There is currently an urgent societal need to better match individual organisms - such as oyster, seagrass, corn, or trees - to the local environment for restoration, breeding, and farming. Many species, however, have evolved a lot of genetic variation among individuals, which in turn causes some individuals to grow and survive better in a specific environment than others. By harnessing this genetic information, managers can better match individuals to environments. These basic principles underlie the idea of genomic forecasting, which is a general term for models that are used to predict how an organism will perform in a different environment based on its genotype (DNA sequence).

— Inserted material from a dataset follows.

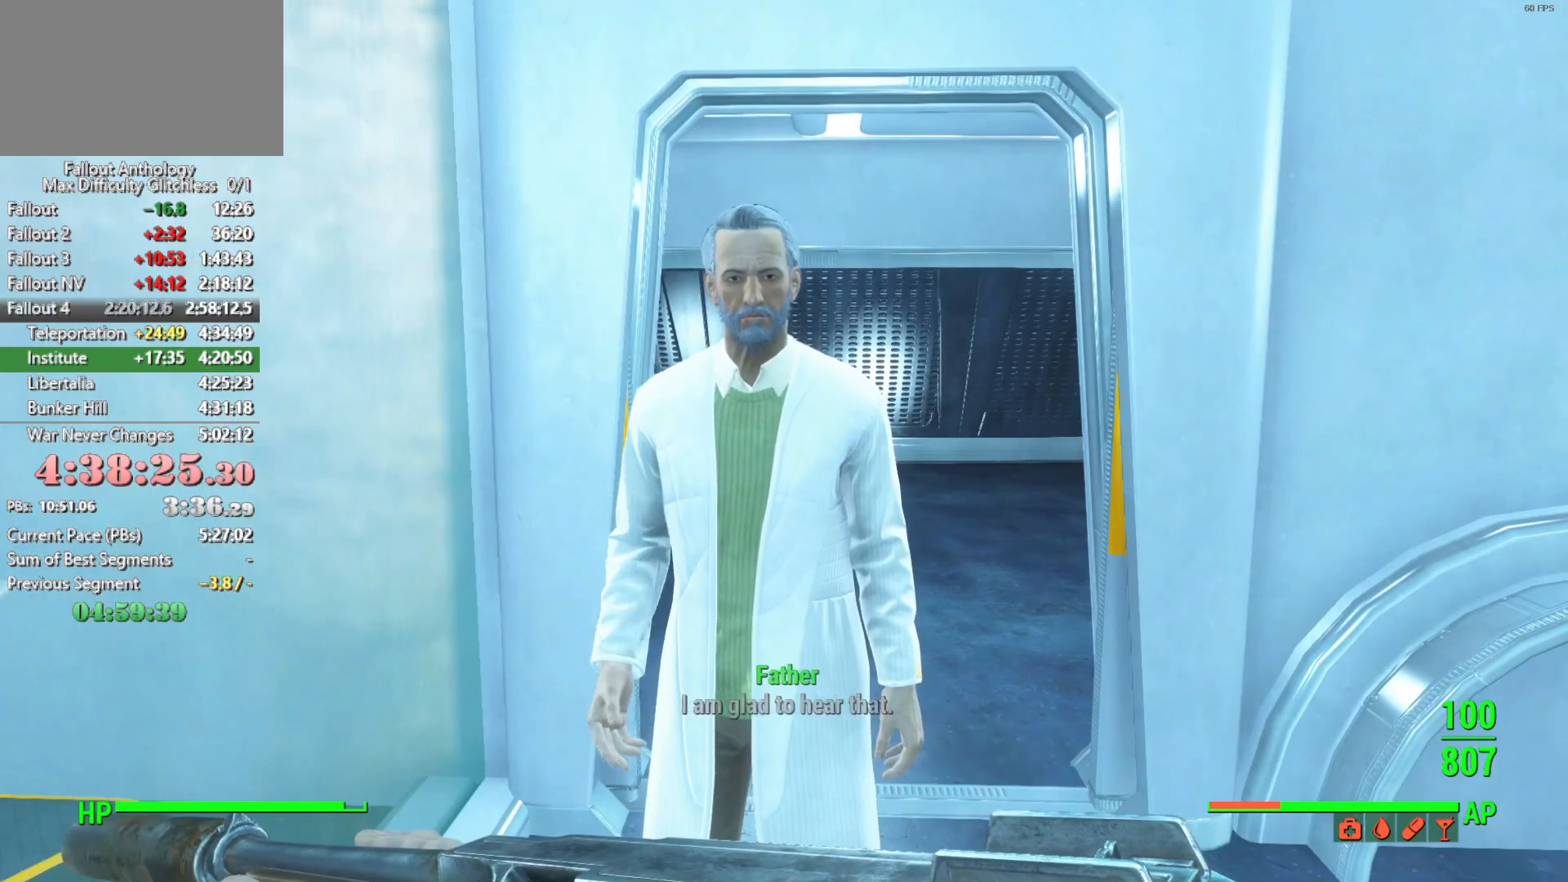
{"keys": ["down"], "mouse": [], "mouse_move": "still", "events": [[16, "down", "down"], [116, "down", "up"], [166, "down", "down"], [250, "down", "up"], [300, "down", "down"], [400, "down", "up"], [450, "down", "down"]]}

Many genomic forecasting models have recently been developed, but the field does not fully understand the conditions under which they are accurate or how they are influenced by neutral evolutionary processes such as genetic drift. Our lab pioneering the way by evaluating existing methods and developing novel statistical methods to integrate data across biological, spatial, and temporal scales. Our current research is studying how to best incorporate genomic data into machine learning algorithms for prediction and falls into three areas:
Advancing research by clarifying the philosophy underlying genomic forecasts and providing recommendation on how to test and validate forecasts
Developing empirical datasets for the evaluation of forecasts for applications in breeding and restoration
Testing and evaluating simulations
We have published three important papers that advance the philosophy and validation of genomic forecasts.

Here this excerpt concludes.